Менахем свозил нас и по побережью северней Хайфы: в старый Акко, Нагарию, удивительные пещеры в белых скалах Рош hа-Никра. Антоша туда с нами не поехал, зато присоединилась Фрума Наумовна, воспользовавшись освободившимся местом во вместительном автомобиле мужа.

Она и мама, сидя рядом, непрерывно предаваясь воспоминаниям либо подробно рассказывая друг другу о себе и близких людях. А мы, остальные, больше слушали то, что рассказывал, ведя машину, Менахем.

Видно было, как искренне рад он нашему приезду. Казалось, не смотря на не совсем-то блестящее здоровье, о котором он изредка заговаривал и внимательно выслушивал всё, что говорили ему Сергей Иванович и мама, его ничуть не утомляло обилие гостей, необходимость целыми днями возить нас, рассказывать обо все, что мы видим и предстоит сейчас увидеть.

 

9

 

Разговоры не утихали и вечером, когда к ним присоединялись все, кто работал днем. Саша не всегда появлялся раньше времени, когда мы разъезжались, и больше всех других я любил слушать Исаака, дядю Эстер. Довольно быстро понял: он именно во многом сформировал того Сашу, которого я сейчас встретил. Как прежде незабвенные Анна Павловна и Дед.

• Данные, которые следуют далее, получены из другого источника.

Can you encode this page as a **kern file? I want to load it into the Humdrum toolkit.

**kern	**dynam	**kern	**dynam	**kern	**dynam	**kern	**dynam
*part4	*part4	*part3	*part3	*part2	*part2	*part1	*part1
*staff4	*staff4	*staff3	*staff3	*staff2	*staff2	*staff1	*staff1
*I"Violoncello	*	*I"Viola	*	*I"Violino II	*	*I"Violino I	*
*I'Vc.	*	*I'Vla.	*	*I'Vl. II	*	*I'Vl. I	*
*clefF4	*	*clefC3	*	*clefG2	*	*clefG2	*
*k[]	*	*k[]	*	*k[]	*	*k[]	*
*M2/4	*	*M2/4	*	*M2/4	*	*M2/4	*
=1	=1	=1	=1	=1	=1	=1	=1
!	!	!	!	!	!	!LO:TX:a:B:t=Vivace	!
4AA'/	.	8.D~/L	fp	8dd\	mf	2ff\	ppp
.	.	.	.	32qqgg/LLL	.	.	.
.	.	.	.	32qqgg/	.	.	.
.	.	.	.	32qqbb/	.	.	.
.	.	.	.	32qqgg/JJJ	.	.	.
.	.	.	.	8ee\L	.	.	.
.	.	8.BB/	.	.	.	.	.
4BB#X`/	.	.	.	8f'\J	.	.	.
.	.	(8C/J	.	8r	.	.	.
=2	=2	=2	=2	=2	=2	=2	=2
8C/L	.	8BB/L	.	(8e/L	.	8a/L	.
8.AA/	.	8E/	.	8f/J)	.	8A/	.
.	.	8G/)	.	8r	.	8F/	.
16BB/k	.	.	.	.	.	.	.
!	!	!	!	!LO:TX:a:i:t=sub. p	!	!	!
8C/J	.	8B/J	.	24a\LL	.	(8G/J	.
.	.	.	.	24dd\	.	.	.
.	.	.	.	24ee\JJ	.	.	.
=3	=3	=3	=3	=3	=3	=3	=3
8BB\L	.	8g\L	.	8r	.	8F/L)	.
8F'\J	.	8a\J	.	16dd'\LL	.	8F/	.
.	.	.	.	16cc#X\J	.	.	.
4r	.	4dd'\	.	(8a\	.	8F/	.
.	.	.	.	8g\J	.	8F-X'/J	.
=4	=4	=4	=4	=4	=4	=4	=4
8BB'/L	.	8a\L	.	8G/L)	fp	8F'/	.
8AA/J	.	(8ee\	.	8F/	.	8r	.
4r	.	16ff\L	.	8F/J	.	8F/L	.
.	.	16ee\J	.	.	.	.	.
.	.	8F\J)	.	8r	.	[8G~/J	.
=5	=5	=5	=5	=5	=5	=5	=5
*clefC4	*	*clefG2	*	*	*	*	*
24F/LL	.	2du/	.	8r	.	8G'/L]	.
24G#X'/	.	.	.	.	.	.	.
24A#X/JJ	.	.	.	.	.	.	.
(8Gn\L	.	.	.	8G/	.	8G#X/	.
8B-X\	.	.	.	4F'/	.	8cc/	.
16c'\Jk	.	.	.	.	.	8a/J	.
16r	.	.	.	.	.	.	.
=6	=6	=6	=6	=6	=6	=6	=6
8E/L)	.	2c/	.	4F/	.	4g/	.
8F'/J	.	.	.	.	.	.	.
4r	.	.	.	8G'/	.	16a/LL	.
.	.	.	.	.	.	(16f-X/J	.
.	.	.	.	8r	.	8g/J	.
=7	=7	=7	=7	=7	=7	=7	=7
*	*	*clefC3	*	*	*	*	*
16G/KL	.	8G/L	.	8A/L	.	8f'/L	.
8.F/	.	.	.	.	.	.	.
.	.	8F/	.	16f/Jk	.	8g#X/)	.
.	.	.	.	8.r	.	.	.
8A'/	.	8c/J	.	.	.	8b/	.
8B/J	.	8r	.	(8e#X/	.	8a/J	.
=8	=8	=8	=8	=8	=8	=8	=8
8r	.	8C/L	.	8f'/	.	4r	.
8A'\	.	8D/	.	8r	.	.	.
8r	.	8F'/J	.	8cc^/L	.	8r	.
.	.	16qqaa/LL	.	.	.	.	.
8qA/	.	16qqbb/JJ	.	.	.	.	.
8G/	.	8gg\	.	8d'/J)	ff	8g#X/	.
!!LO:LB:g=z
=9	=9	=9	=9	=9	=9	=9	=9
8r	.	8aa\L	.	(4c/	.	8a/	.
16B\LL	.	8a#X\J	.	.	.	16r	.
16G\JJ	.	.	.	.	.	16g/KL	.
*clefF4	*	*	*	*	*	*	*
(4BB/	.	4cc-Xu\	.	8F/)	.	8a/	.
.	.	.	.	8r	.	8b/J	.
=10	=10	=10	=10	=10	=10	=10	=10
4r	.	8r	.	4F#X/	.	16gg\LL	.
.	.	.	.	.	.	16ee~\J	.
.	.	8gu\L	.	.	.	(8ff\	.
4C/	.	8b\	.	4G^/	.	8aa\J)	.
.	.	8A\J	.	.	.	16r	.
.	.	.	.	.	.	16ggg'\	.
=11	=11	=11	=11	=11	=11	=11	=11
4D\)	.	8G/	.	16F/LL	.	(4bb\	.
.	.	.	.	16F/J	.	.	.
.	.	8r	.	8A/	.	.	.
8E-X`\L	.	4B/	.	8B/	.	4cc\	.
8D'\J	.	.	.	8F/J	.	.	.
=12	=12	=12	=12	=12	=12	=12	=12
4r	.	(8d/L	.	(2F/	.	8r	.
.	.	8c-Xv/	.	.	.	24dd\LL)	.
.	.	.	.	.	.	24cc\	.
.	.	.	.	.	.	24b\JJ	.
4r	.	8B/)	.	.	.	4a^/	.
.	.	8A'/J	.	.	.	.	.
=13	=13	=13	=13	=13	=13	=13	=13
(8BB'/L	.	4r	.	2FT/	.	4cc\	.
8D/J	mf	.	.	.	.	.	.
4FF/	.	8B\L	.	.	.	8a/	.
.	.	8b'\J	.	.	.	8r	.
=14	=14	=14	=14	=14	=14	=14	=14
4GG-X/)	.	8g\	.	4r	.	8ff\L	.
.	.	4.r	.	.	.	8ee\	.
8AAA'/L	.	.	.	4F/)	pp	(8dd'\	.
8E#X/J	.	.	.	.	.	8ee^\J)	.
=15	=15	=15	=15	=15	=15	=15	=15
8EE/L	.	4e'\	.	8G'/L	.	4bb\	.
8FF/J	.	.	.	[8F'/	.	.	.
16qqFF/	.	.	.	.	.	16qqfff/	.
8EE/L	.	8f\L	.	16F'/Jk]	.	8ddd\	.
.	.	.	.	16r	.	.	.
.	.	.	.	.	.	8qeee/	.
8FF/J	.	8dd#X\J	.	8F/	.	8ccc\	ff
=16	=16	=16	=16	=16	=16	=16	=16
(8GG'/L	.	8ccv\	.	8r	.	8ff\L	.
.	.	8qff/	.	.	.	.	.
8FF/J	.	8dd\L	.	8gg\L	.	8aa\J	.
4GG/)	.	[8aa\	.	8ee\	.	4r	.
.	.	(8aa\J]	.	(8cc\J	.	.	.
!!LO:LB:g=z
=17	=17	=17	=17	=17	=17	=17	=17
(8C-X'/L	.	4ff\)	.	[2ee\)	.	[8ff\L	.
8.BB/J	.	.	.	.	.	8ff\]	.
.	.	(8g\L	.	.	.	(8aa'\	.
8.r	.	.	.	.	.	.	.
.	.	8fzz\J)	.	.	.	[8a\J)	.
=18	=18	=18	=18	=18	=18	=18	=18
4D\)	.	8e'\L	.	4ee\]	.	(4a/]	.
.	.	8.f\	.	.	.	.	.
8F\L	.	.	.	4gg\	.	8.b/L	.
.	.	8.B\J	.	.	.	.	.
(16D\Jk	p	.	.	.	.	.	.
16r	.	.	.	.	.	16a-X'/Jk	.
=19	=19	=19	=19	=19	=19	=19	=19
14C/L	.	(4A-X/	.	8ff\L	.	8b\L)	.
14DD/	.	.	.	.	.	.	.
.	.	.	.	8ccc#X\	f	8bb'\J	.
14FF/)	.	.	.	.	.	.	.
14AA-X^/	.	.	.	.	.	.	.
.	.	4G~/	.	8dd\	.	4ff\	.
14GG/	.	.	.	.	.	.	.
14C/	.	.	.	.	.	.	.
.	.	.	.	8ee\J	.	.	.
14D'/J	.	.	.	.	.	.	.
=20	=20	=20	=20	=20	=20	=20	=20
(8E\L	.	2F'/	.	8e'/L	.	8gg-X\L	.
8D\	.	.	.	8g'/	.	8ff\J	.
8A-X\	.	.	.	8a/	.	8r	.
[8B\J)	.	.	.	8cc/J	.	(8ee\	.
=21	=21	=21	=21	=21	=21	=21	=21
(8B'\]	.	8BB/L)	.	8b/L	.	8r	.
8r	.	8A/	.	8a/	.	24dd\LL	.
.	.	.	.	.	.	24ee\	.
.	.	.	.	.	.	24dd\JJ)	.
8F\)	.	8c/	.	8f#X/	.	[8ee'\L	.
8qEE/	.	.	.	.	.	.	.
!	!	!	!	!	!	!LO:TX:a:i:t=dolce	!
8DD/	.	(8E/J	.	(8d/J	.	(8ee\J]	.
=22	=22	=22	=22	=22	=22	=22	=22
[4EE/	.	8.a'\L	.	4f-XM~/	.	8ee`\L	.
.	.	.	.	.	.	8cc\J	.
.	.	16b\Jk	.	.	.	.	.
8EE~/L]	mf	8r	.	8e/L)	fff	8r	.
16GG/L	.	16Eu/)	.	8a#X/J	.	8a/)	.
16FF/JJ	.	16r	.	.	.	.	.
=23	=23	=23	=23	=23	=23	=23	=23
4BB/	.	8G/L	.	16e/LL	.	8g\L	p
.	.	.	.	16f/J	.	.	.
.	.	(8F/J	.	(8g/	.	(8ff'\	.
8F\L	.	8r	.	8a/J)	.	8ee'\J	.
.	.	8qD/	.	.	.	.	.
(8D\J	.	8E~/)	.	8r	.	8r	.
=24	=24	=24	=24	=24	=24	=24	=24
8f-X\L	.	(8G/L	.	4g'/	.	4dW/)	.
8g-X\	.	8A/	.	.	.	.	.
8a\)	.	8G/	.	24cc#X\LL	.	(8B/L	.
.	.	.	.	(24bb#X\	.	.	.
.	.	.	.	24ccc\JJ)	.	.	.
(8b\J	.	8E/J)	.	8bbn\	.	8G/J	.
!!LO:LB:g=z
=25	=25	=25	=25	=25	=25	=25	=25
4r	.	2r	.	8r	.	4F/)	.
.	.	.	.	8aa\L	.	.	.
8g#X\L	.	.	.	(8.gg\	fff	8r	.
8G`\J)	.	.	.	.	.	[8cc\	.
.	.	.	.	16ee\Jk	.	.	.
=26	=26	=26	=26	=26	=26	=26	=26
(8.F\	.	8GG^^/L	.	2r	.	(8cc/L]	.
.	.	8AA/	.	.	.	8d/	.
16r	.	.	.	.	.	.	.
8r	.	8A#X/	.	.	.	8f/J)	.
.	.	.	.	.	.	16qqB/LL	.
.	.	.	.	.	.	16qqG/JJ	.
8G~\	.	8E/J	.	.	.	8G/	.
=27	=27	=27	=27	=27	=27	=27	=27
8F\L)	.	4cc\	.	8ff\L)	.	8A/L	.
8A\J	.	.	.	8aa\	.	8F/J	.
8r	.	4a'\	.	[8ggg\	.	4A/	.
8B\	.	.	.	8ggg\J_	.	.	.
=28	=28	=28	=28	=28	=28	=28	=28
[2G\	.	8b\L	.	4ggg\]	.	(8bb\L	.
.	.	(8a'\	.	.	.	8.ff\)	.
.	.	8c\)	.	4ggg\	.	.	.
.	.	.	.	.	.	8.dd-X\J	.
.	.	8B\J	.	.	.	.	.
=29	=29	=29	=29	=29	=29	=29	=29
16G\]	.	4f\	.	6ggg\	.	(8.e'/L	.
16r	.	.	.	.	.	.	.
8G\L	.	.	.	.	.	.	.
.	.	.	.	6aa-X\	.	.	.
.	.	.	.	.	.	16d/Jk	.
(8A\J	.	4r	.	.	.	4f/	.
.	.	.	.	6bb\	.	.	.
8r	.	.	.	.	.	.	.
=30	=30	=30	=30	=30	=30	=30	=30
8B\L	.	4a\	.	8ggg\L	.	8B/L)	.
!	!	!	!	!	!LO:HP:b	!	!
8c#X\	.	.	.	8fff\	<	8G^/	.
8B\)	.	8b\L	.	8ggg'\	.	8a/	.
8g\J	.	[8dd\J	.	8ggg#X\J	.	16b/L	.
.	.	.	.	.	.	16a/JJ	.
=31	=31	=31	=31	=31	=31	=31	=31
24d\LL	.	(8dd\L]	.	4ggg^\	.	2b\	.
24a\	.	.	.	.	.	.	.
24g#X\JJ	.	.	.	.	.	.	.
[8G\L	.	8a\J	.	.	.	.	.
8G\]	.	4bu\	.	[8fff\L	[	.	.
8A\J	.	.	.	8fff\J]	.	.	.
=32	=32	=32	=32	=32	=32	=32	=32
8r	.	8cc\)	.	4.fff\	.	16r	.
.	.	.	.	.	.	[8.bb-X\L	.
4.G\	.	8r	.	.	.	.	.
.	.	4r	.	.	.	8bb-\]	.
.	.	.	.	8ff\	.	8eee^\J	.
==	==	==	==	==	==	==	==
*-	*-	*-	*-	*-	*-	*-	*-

Кроме того, слушая, чувствовал воздействие его и на себя. На то, насколько начинал смотреть на многое совершенно иначе. В первую очередь благодаря тому, о чем сказал мне Саша во время нашего первого ночного разговора: поразившему его когда-то сложности картины происходившего здесь и в мире, необычайно драматичную и противоречивую.

Впервые я узнал об “Альталене”, а до того о “сезоне”, когда Хагана сама преследовала других участников борьбы за создание еврейского государства. О стремлении какой-то части их в определенный момент даже воевать на стороне гитлеровской Германии. Услышал ранее незнакомые мне имена Ахимеира и Исаака Садэ[12], инициатора создания Палмаха и первого его командира. Начинавшего с того, что был в 17-м эсером, а в 18-20 годах командиром в Красной армии – до 38-го года Ицика Ландоберга.

– Ландоберг? – спросила вдруг Фрума Наумовна: принесла нам чай и слышала последние слова Исаака о Садэ. – Кажется, если меня не подводит память, Исаак Ландоберг было имя одного из командиров твоего, Женя, отца и Беллочкиного мужа в Гражданскую войну.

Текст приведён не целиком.